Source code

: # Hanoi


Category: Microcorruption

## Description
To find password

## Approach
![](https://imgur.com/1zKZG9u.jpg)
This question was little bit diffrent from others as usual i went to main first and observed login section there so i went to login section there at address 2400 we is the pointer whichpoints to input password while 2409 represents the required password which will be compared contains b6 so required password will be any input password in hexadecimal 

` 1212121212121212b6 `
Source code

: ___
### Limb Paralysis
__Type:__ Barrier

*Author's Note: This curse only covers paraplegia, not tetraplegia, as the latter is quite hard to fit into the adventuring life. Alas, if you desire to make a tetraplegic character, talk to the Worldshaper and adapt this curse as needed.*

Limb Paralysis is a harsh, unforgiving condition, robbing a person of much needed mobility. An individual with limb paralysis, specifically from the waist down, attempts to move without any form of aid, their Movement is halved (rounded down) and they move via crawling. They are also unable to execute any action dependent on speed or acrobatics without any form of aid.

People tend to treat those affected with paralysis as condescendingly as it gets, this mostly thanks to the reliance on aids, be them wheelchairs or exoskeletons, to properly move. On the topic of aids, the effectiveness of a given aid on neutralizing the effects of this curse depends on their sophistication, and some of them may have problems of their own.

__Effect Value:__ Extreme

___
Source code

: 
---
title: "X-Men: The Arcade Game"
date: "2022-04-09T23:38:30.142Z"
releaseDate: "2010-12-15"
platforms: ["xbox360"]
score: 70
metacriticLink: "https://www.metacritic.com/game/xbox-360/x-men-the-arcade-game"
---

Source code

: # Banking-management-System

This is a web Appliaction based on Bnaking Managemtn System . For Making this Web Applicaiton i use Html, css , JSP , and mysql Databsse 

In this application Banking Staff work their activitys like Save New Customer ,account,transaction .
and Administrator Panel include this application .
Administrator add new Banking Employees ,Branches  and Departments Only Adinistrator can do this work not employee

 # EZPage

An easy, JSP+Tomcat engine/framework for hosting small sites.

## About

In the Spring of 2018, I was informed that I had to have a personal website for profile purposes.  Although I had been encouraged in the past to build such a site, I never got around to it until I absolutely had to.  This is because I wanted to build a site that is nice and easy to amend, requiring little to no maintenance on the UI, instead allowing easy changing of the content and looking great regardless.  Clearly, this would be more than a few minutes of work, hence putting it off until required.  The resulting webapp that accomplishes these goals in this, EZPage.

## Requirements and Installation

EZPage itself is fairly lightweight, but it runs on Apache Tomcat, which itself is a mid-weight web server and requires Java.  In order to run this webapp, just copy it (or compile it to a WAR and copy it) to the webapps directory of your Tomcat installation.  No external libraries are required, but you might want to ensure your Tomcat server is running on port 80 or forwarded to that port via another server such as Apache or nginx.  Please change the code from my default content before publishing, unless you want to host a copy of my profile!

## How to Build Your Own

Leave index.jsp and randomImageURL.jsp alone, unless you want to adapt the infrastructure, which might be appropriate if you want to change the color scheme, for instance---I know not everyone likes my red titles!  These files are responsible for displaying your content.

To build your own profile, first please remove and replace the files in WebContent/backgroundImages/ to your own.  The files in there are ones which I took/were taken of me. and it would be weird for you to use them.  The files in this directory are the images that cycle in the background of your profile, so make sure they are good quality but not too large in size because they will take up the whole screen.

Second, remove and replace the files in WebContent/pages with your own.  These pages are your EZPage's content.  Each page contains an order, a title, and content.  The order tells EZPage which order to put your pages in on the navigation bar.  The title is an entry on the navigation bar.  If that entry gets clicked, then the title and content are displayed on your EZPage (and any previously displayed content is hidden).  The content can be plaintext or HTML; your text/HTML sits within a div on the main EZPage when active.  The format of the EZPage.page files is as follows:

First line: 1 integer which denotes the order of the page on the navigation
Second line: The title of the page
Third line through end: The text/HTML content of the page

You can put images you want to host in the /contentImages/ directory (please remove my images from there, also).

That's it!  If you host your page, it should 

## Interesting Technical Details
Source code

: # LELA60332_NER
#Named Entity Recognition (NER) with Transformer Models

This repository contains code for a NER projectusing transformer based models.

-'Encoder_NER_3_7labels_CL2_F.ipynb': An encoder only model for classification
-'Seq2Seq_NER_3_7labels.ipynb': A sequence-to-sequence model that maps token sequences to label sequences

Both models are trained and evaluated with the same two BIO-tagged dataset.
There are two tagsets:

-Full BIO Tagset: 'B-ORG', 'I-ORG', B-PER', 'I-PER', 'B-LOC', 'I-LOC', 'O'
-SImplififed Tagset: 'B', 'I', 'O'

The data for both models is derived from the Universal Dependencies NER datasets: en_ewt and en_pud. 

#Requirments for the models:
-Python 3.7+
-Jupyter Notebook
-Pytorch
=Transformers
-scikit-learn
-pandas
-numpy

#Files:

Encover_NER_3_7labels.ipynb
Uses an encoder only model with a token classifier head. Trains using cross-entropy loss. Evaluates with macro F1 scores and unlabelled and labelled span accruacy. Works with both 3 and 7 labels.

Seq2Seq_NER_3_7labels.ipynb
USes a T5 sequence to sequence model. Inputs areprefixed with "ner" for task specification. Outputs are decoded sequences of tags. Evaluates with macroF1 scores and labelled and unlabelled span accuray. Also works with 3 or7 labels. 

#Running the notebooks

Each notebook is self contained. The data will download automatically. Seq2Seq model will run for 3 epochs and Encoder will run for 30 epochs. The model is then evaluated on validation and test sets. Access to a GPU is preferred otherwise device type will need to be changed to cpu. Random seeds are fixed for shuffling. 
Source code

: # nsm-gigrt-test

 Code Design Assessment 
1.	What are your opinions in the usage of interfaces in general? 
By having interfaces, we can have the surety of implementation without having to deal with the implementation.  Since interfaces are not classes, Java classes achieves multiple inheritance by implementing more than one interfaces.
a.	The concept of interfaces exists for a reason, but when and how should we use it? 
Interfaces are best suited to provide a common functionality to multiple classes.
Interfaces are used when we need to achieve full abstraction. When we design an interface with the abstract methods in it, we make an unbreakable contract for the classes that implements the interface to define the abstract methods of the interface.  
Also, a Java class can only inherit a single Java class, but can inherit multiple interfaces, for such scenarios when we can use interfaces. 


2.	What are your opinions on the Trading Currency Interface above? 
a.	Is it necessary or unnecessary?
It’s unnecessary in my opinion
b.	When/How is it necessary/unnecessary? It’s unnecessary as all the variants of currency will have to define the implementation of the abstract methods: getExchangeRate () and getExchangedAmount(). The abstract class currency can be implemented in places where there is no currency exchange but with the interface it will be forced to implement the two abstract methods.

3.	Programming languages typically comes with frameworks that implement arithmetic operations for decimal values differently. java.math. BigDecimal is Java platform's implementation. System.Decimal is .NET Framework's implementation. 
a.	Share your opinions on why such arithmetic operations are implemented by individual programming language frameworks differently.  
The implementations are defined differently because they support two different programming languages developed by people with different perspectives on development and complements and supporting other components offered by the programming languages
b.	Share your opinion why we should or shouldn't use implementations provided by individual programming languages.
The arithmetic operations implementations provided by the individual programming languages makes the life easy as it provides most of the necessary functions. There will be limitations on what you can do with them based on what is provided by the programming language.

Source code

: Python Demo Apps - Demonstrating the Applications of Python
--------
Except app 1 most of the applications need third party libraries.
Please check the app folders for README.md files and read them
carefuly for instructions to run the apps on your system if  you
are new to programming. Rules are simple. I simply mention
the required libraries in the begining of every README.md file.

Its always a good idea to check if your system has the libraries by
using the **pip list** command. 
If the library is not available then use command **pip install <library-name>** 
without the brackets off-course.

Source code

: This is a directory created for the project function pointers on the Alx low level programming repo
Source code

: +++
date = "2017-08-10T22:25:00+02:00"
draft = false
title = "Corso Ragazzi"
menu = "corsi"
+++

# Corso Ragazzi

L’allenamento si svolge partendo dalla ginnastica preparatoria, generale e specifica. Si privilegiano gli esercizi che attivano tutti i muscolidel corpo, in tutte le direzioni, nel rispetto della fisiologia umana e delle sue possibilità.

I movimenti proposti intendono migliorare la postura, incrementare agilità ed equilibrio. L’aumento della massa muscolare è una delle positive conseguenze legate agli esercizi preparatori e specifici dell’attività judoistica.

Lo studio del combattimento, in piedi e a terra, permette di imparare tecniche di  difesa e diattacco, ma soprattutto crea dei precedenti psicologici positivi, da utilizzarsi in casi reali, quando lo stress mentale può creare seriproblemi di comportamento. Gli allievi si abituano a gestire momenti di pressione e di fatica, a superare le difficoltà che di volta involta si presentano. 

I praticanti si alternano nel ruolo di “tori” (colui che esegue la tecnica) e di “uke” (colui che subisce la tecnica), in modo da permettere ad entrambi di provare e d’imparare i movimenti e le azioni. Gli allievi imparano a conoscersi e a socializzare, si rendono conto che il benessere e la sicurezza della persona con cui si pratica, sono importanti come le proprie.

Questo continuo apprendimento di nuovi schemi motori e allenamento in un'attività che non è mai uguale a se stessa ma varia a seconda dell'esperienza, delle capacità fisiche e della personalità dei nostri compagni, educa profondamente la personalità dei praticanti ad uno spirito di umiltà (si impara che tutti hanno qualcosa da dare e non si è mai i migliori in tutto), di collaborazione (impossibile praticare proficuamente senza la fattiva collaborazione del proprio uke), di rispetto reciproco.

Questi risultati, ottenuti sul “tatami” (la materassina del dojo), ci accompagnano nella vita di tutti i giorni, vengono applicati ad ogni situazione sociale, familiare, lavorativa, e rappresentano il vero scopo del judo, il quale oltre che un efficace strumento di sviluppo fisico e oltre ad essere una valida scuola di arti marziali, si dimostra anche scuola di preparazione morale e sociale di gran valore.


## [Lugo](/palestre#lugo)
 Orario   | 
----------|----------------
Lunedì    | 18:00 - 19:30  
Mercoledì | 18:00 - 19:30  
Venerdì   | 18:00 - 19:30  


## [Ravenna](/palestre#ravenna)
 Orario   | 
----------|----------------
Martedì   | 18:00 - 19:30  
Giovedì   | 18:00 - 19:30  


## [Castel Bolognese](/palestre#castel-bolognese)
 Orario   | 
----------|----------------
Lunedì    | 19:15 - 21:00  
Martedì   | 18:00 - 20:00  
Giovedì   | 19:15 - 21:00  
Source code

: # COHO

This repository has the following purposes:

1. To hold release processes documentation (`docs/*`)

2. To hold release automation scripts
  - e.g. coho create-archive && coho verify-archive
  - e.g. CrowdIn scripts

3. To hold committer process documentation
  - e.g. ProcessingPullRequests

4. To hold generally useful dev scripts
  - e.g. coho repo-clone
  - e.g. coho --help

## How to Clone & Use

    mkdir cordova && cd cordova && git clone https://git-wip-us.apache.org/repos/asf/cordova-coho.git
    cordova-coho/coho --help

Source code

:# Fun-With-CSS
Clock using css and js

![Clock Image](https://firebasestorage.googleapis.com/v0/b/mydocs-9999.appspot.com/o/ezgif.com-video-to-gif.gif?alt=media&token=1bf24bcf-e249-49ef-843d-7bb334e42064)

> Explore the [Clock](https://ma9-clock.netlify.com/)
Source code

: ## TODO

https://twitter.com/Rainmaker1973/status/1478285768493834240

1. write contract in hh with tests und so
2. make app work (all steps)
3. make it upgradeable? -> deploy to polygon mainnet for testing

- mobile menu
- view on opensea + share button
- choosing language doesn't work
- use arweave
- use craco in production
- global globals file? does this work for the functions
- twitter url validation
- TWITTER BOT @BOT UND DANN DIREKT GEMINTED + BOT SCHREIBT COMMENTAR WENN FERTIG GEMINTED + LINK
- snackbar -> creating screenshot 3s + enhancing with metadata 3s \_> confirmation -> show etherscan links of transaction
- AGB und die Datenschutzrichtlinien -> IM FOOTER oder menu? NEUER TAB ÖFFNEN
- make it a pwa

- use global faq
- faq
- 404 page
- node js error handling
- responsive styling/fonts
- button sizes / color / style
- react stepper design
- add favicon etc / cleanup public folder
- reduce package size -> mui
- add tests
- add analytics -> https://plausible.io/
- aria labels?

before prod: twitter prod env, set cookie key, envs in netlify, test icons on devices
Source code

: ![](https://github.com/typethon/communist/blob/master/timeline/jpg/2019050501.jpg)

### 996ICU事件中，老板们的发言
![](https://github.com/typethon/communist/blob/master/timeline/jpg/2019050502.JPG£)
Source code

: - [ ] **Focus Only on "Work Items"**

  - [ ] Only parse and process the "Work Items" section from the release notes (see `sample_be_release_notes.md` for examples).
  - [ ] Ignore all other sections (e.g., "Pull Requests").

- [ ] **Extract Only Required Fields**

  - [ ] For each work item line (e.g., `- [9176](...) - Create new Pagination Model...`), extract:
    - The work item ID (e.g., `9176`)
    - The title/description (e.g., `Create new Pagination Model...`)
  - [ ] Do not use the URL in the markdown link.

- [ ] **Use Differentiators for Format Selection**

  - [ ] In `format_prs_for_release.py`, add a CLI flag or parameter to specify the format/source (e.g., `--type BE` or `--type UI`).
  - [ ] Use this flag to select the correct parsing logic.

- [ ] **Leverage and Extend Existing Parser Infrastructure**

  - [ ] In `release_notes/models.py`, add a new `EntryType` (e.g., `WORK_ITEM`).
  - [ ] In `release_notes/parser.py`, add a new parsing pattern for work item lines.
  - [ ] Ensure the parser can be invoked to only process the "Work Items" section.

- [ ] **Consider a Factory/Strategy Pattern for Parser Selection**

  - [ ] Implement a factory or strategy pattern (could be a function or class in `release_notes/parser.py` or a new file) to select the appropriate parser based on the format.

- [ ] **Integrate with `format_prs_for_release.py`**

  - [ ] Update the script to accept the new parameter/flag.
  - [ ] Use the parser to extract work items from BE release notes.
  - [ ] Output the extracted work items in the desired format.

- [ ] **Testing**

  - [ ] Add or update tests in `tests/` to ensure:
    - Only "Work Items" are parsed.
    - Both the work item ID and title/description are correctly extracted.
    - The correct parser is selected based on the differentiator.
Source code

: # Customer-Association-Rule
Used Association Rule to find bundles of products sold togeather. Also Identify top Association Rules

☆ ☆ ☆

- _Work request_: Repeat verbatim the line holding "- Both the work" and all lines after it, up to the end of the material.

- _Output of the task_:
    - Both the work item ID and title/description are correctly extracted.
    - The correct parser is selected based on the differentiator.
Source code

: # Customer-Association-Rule
Used Association Rule to find bundles of products sold togeather. Also Identify top Association Rules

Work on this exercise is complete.